## Task requirements
A picture-free, exact copy of all the records below is the goal.

## Records provided
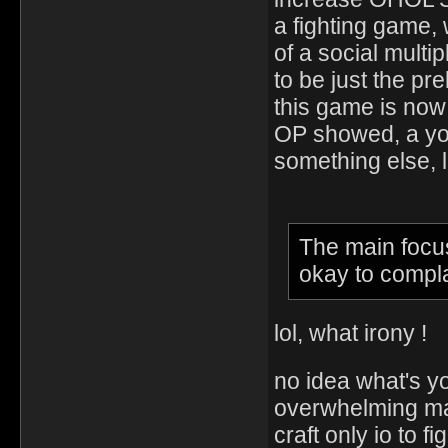
a fighting game, 
of a social multi
to be just the pre
this game is now
OP showed, a yo
something else, l
The main focus 
okay to complai
lol, what irony !
no idea what's yo
overwhelming maj
craft only io to f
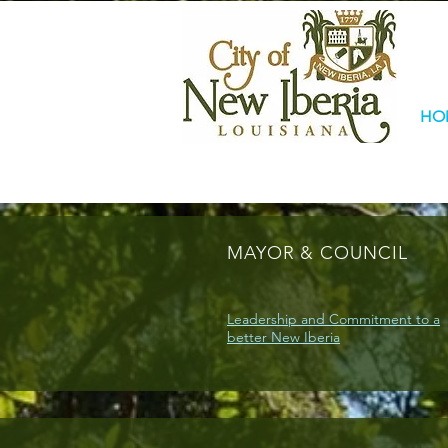
HO
MAYOR & COUNCIL
Leadership and Commitment to a
better New Iberia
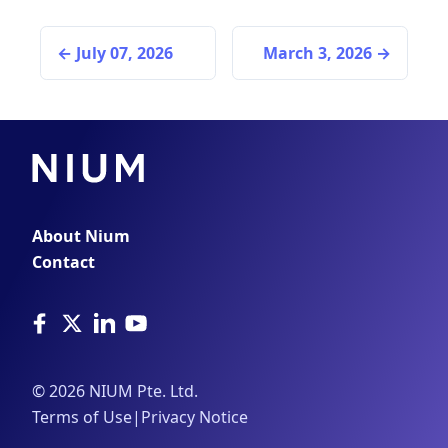
July 07, 2026
March 3, 2026
About Nium
Contact
©
2026
NIUM Pte. Ltd.
Terms of Use
|
Privacy Notice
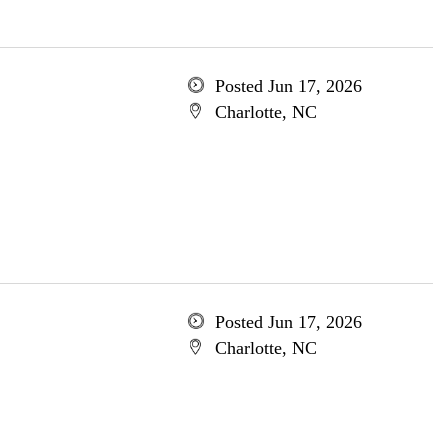
Posted Jun 17, 2026
Charlotte, NC
Posted Jun 17, 2026
Charlotte, NC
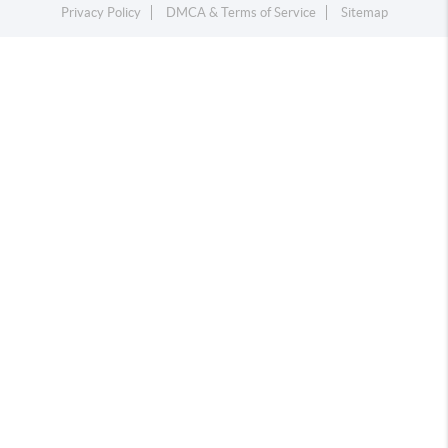
Privacy Policy
DMCA & Terms of Service
Sitemap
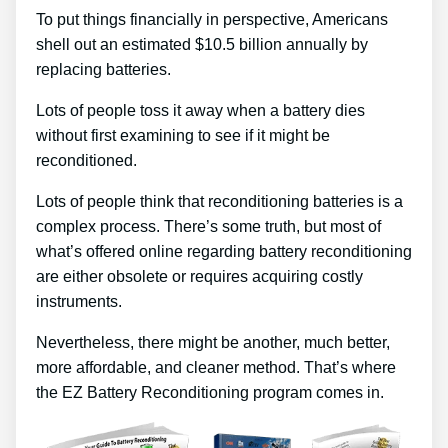
To put things financially in perspective, Americans
shell out an estimated $10.5 billion annually by
replacing batteries.
Lots of people toss it away when a battery dies
without first examining to see if it might be
reconditioned.
Lots of people think that reconditioning batteries is a
complex process. There’s some truth, but most of
what’s offered online regarding battery reconditioning
are either obsolete or requires acquiring costly
instruments.
Nevertheless, there might be another, much better,
more affordable, and cleaner method. That’s where
the EZ Battery Reconditioning program comes in.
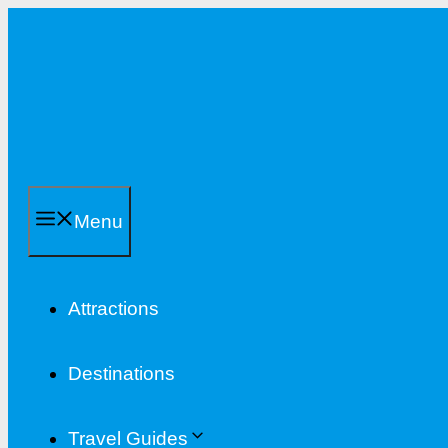
Skip
to
content
Menu
Attractions
Destinations
Travel Guides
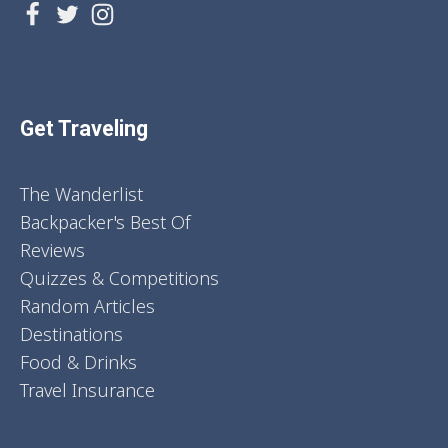
Get Traveling
The Wanderlist
Backpacker's Best Of
Reviews
Quizzes & Competitions
Random Articles
Destinations
Food & Drinks
Travel Insurance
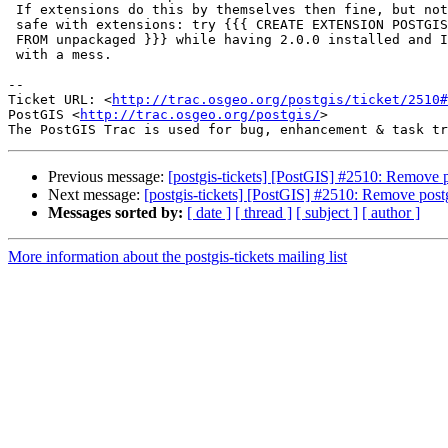
 If extensions do this by themselves then fine, but not I think it's less

 safe with extensions: try {{{ CREATE EXTENSION POSTGIS VERSION '2.1.0'

 FROM unpackaged }}} while having 2.0.0 installed and I think you end up

 with a mess.

-- 

Ticket URL: <
http://trac.osgeo.org/postgis/ticket/2510#
PostGIS <
http://trac.osgeo.org/postgis/
>

Previous message:
[postgis-tickets] [PostGIS] #2510: Remove
Next message:
[postgis-tickets] [PostGIS] #2510: Remove pos
Messages sorted by:
[ date ]
[ thread ]
[ subject ]
[ author ]
More information about the postgis-tickets mailing list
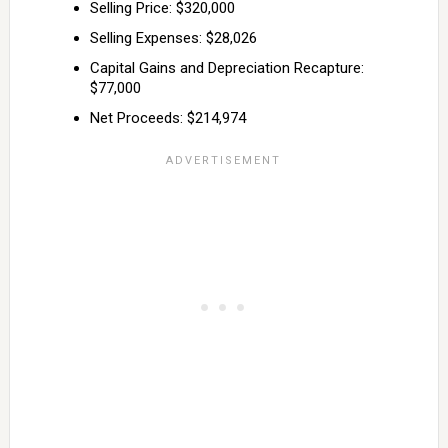
Selling Price: $320,000
Selling Expenses: $28,026
Capital Gains and Depreciation Recapture:
$77,000
Net Proceeds: $214,974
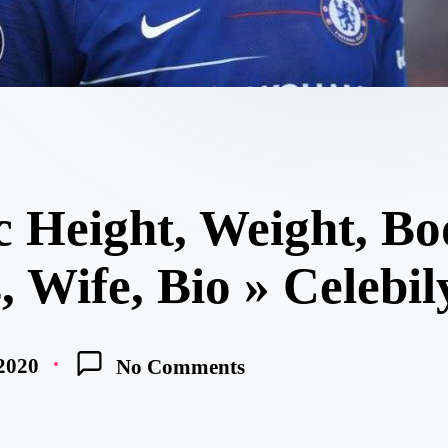
 Height, Weight, Bo
 Wife, Bio » Celebil
 2020
No Comments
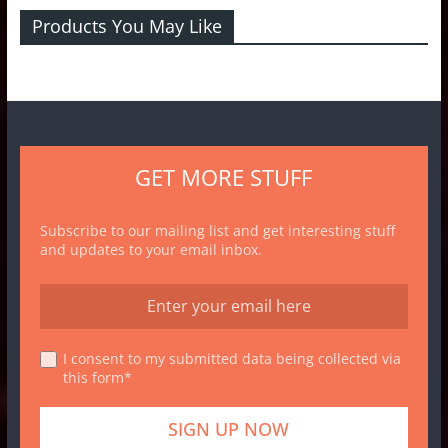
Products You May Like
GET MORE STUFF
Subscribe to our mailing list and get interesting stuff
and updates to your email inbox.
I consent to my submitted data being collected via
this form*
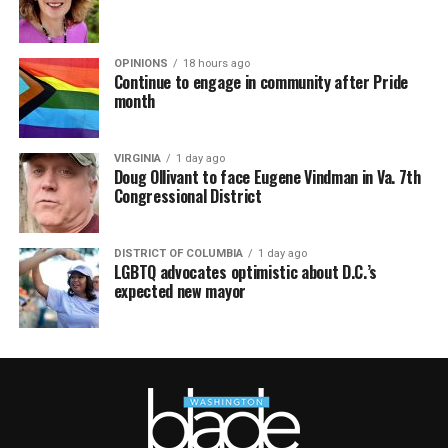
OPINIONS
18 hours ago
Continue to engage in community after Pride
month
VIRGINIA
1 day ago
Doug Ollivant to face Eugene Vindman in Va. 7th
Congressional District
DISTRICT OF COLUMBIA
1 day ago
LGBTQ advocates optimistic about D.C.’s
expected new mayor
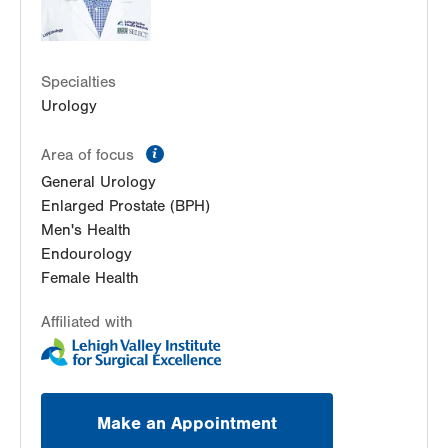
Specialties
Urology
information
Area of focus
General Urology
Enlarged Prostate (BPH)
Men's Health
Endourology
Female Health
Affiliated with
Make an Appointment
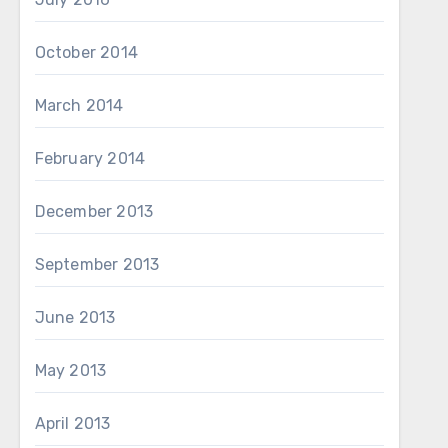
October 2014
March 2014
February 2014
December 2013
September 2013
June 2013
May 2013
April 2013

## Answer box
a fighting game, 
of a social multi
to be just the pre
this game is now
OP showed, a yo
something else, l
The main focus 
okay to complai
lol, what irony !
no idea what's yo
overwhelming maj
craft only io to f
HO
MAYOR & COUNCIL
Leadership and Commitment to a
better New Iberia
July 07, 2026
March 3, 2026
About Nium
Contact
©
2026
NIUM Pte. Ltd.
Terms of Use
|
Privacy Notice
Posted Jun 17, 2026
Charlotte, NC
Posted Jun 17, 2026
Charlotte, NC
Privacy Policy
DMCA & Terms of Service
Sitemap
To put things financially in perspective, Americans
shell out an estimated $10.5 billion annually by
replacing batteries.
Lots of people toss it away when a battery dies
without first examining to see if it might be
reconditioned.
Lots of people think that reconditioning batteries is a
complex process. There’s some truth, but most of
what’s offered online regarding battery reconditioning
are either obsolete or requires acquiring costly
instruments.
Nevertheless, there might be another, much better,
more affordable, and cleaner method. That’s where
the EZ Battery Reconditioning program comes in.
Skip
to
content
Menu
Attractions
Destinations
Travel Guides
Get Traveling
The Wanderlist
Backpacker's Best Of
Reviews
Quizzes & Competitions
Random Articles
Destinations
Food & Drinks
Travel Insurance
 If extensions do this by themselves then fine, but not I think it's less

 safe with extensions: try {{{ CREATE EXTENSION POSTGIS VERSION '2.1.0'

 FROM unpackaged }}} while having 2.0.0 installed and I think you end up

 with a mess.

-- 

Ticket URL: <
http://trac.osgeo.org/postgis/ticket/2510#
PostGIS <
http://trac.osgeo.org/postgis/
>

Previous message:
[postgis-tickets] [PostGIS] #2510: Remove
Next message:
[postgis-tickets] [PostGIS] #2510: Remove pos
Messages sorted by:
[ date ]
[ thread ]
[ subject ]
[ author ]
More information about the postgis-tickets mailing list
Selling Price: $320,000
Selling Expenses: $28,026
Capital Gains and Depreciation Recapture:
$77,000
Net Proceeds: $214,974
 Height, Weight, Bo
 Wife, Bio » Celebil
 2020
No Comments
Products You May Like
GET MORE STUFF
Subscribe to our mailing list and get interesting stuff
and updates to your email inbox.
I consent to my submitted data being collected via
this form*
OPINIONS
18 hours ago
Continue to engage in community after Pride
month
VIRGINIA
1 day ago
Doug Ollivant to face Eugene Vindman in Va. 7th
Congressional District
DISTRICT OF COLUMBIA
1 day ago
LGBTQ advocates optimistic about D.C.’s
expected new mayor
Specialties
Urology
information
Area of focus
General Urology
Enlarged Prostate (BPH)
Men's Health
Endourology
Female Health
Affiliated with
Make an Appointment
October 2014
March 2014
February 2014
December 2013
September 2013
June 2013
May 2013
April 2013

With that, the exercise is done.